There's more programmable devices in SGI systems than that; I know of three in the O2 (not including the RTC), and I've only checked the motherboard module. As well as the flash chip for the PROM, there's also an XC1718 device on the processor module (which I assume is used in configuring (V)ICE) and a DS2502 on the PCI riser.
You can't reprogram the latter two of these: the XC1718 is OTP, and the DS2502 is an 'add only' EPROM.
Which leads to another concern about trying to refresh the PROM - it may not be possible at all. Certainly, it's not possible for any of the machines with a UV EPROM (so, Indigo, Indigo 2 and Indy are out). With the O2, referring to the
AT29C040 datasheet, page 3 mentions a 'Boot Block Programming Lockout'. This allows regions of the flash chip to be permanently locked from reprogramming.
The expected use of this is that the machine starts by running code in this locked section. This code checks the integrity of the remaining flash (probably checksum), and if it's OK, jumps to it. If it's not OK, then it takes some corrective action - perhaps blinking an LED to signal an error. This is particularly attractive on systems which have dual flash images; if the newer image is damaged in some way, then the boot process can automatically try the older image.
(10-22-2020, 01:47 AM)weblacky Wrote: For newer...I thought it was buried inside a co-processor on like the L1 processor itself? We've never heard from anyone that proved where the firmware lives.

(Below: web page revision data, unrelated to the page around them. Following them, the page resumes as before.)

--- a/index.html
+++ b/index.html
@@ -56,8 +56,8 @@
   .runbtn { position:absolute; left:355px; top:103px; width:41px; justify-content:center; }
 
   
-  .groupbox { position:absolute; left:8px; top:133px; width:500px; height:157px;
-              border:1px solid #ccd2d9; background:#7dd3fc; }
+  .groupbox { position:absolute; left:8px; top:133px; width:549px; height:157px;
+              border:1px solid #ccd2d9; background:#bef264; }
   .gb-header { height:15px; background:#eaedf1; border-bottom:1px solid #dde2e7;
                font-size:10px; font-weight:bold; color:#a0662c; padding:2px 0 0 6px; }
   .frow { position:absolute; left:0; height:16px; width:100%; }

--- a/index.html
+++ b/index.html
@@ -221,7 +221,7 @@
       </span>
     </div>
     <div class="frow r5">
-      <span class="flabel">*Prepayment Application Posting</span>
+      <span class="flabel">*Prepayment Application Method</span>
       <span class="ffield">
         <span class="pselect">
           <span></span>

All of the SGIs I've looked at have mostly used off the shelf components, with the custom silicon reserved for where it really matters eg., the processors, graphics and memory interconnect. Outside of those things rolling their own is just going to increase cost. Even in things produced in large volumes with security requirements the flash chips still aren't usually integrated into the processors.
On the Tezro, for instance, looking at photos of the (I think) nodeboard
(in this thread) there's a what looks to be a
Coldfire MCF5206 (m68k-ish) microprocessor (next to two chips that look like memory. I would posit that is this is the L1, and that one of those chips is RAM and the other flash ROM. They look like standard chips (one looks like it's made by Cypress and the other maybe TI) but unfortunately I cannot read the part numbers.

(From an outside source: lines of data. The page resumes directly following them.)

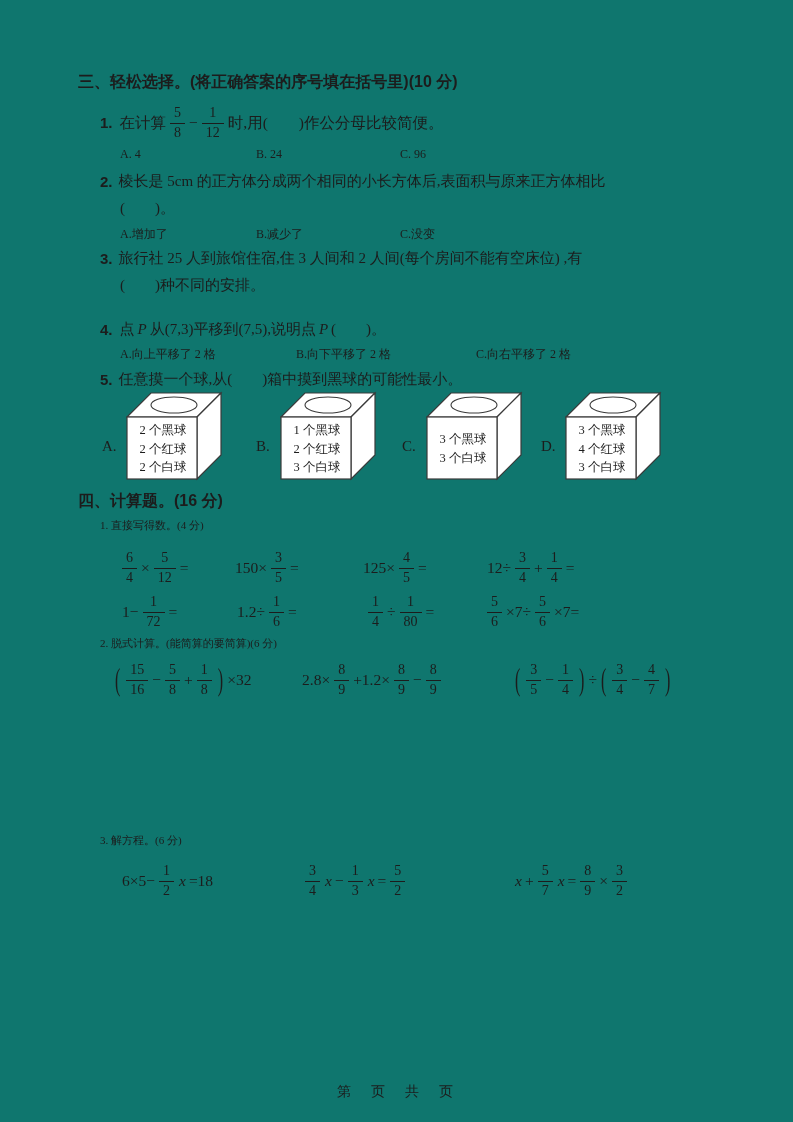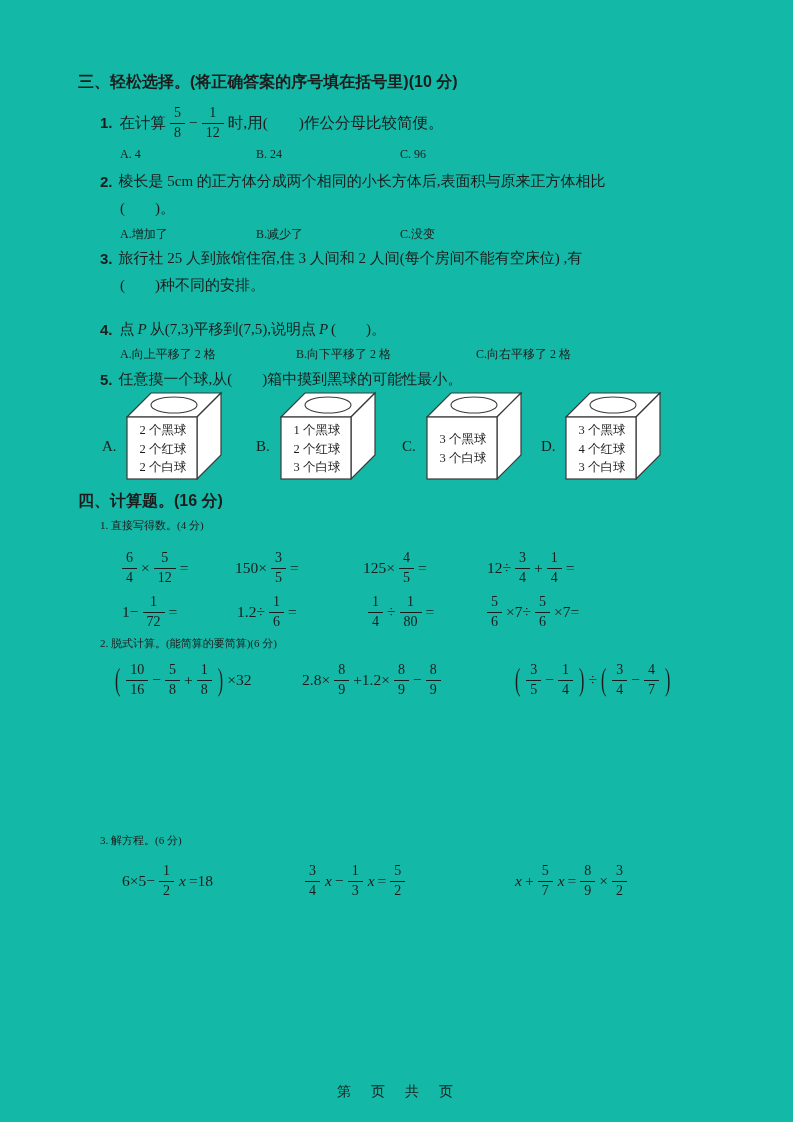--- a/index.html
+++ b/index.html
@@ -7,7 +7,7 @@
     position:relative;
     width:793px;height:1122px;
     margin:0 auto;
-    background:#14b8a6;
+    background:#0f766e;
     color:#1c1c1c;
     font-family:"Liberation Serif","DejaVu Serif",serif;
     overflow:hidden;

(10-22-2020, 01:47 AM)weblacky Wrote: Also we have no proof these chips are smart enough to manage or refresh their own data (move it around or refresh) while powered. So let's assume worst case scenario...they data rot from the inside out (behind a locked door, inside a Atmel chip or something).
The
worst case scenario is surely failure of the entire chip? Even for the partial fails, conventional wisdom is that the chip has degraded and so should be replaced. (Although, as hobbyists we might try rewriting and hope it keeps working)
For that replacement, of course, you need a dump, a compatible replacement IC and a device programmer. Whilst we're considering worst cases, it's not even known if reflashing will refresh all of the critical areas of the flash chips; and it's very common to intentionally design things so it won't. In addition, getting dumps of all the programmable devices is actually required, because there's known to be devices in SGI machines which cannot be reprogrammed from the command line.
Whilst the number of write cycles aren't a concern, losing power whilst flashing the PROM is a concern. If there's a recovery mode, that recovery mode is going to have to be stored in an area of flash that doesn't get rewritten, and it will be the first bit of code that the processor runs on startup. If there's not a recovery mode, losing power during a PROM update means a dead computer.
In summary, if there's a protected boot block (pretty much a given for machines that can have more than one image, and not unlikely on single image machines) it's a waste of time. If there's not, there's an elevated risk of bricking the machine every time you reflash - which is a pretty major issue if you don't even know where the flash IC is.